[Page-level text extractions]

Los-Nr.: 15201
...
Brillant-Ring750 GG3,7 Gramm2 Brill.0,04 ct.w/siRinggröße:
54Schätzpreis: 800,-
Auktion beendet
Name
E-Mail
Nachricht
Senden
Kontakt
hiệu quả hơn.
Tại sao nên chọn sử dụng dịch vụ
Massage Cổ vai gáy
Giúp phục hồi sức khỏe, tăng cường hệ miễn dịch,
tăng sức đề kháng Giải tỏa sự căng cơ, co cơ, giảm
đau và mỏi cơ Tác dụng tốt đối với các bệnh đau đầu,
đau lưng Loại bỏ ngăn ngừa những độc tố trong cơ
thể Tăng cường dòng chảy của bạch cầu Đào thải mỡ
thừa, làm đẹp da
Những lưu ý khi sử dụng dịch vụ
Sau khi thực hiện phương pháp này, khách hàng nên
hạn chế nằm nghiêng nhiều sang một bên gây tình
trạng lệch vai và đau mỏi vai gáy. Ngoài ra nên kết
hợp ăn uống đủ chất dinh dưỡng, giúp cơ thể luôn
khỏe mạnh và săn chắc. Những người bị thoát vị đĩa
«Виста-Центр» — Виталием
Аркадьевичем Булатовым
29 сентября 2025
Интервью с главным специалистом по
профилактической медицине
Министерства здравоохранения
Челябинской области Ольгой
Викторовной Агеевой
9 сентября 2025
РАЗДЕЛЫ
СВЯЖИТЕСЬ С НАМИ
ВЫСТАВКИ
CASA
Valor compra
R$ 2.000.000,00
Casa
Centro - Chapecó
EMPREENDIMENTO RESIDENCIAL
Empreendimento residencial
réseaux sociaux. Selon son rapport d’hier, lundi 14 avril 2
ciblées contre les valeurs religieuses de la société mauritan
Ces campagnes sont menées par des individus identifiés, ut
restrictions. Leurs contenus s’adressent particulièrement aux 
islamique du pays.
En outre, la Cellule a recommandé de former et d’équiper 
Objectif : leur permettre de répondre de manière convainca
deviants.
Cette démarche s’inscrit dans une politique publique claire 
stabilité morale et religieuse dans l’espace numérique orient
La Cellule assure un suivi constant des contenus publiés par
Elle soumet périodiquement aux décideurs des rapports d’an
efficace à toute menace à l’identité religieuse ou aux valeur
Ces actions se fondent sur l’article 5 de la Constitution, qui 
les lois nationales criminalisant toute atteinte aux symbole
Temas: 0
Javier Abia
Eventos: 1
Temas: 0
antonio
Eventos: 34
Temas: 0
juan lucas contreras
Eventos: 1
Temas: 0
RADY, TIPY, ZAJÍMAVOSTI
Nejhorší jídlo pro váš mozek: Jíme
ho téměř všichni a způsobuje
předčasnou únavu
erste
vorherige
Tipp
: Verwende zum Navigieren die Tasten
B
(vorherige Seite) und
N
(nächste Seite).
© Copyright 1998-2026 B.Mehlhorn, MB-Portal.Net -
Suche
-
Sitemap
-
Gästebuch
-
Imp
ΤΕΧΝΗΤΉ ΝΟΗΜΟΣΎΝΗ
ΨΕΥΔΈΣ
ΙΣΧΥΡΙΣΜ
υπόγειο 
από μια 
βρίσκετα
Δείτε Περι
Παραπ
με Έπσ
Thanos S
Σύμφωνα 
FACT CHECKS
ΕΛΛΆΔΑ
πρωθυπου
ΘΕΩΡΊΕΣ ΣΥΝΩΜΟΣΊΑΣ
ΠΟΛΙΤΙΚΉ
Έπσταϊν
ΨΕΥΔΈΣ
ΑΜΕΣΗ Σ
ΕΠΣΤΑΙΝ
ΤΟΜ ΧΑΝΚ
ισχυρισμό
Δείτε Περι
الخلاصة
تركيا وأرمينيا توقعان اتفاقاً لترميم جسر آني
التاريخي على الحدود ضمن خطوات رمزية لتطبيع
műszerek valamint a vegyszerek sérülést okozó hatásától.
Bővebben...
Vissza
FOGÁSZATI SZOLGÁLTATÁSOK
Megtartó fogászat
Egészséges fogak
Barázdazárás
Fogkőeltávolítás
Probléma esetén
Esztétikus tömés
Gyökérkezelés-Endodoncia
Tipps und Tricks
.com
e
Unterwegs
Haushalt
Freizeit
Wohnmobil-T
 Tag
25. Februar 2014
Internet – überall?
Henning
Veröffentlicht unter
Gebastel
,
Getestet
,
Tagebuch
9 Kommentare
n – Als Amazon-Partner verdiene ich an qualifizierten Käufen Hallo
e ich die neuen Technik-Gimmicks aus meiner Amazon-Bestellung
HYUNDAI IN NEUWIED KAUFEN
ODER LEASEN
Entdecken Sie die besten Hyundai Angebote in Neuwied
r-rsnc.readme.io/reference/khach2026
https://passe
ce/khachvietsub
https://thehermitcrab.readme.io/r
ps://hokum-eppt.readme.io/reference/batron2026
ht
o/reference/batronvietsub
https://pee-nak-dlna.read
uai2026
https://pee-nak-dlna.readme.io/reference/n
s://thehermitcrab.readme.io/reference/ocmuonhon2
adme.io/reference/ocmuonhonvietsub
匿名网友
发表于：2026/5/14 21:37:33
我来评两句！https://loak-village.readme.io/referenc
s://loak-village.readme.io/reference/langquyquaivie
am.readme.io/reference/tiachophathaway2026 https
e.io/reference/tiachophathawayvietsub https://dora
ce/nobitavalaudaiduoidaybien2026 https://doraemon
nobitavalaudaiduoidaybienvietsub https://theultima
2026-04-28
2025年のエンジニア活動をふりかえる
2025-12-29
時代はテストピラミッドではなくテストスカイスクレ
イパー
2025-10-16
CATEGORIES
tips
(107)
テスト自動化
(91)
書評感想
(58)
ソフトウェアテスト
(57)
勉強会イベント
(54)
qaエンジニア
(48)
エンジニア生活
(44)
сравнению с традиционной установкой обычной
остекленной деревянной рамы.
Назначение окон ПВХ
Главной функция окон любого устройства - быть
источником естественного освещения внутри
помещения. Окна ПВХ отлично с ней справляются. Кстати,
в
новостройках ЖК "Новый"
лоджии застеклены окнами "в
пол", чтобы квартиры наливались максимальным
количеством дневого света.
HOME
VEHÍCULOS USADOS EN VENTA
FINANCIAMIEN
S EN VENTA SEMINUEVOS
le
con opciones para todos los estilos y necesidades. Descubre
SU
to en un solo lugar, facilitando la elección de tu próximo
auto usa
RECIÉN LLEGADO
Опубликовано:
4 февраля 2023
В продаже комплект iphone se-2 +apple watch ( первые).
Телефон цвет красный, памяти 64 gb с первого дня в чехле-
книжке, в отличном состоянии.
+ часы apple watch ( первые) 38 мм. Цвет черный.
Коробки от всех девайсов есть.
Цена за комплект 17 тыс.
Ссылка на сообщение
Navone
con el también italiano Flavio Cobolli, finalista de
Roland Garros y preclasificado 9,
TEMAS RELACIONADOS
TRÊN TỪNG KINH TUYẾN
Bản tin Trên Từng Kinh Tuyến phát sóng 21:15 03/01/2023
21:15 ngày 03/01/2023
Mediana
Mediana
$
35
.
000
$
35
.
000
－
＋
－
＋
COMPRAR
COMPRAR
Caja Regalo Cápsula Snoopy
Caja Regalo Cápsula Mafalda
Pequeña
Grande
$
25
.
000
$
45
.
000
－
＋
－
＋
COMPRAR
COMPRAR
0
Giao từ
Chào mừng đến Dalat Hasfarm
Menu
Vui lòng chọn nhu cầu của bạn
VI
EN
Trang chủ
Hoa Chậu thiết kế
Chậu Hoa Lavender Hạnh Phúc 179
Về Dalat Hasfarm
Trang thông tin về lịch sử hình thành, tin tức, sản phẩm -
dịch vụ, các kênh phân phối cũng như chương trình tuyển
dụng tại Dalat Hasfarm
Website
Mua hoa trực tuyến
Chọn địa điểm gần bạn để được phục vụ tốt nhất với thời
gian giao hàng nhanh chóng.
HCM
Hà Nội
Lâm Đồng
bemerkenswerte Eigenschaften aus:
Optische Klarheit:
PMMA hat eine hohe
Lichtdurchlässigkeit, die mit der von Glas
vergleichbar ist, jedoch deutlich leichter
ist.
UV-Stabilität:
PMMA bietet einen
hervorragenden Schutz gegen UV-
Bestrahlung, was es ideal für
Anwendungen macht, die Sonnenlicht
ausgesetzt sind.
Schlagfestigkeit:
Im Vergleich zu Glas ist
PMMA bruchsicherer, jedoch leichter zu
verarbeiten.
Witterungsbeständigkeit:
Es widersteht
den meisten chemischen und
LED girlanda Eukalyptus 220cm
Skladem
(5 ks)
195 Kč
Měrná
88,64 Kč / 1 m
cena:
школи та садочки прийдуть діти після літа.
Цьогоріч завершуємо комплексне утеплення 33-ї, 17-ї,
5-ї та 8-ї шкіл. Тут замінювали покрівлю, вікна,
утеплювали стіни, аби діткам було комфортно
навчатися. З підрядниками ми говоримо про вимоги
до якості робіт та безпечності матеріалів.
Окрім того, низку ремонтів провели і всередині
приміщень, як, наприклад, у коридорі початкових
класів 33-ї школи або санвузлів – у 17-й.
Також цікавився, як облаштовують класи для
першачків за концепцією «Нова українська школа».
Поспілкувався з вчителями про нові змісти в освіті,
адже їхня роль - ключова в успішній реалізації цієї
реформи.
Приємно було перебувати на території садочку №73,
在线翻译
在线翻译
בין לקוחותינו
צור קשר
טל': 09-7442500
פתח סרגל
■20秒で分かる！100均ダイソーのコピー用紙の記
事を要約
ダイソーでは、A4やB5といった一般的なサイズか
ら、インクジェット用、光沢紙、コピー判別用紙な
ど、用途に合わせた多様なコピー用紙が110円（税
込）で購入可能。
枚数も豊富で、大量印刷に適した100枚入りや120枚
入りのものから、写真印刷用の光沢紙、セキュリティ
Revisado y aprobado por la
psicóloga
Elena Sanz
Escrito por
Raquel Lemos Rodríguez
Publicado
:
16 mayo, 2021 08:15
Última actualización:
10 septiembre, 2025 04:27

PROBLEM TO WORK ON: Wherever the word "dịch" turns up in the records, copy out the line it is on.

SOLVED EXERCISE:
Tại sao nên chọn sử dụng dịch vụ
Giúp phục hồi sức khỏe, tăng cường hệ miễn dịch,
Những lưu ý khi sử dụng dịch vụ
dịch vụ, các kênh phân phối cũng như chương trình tuyển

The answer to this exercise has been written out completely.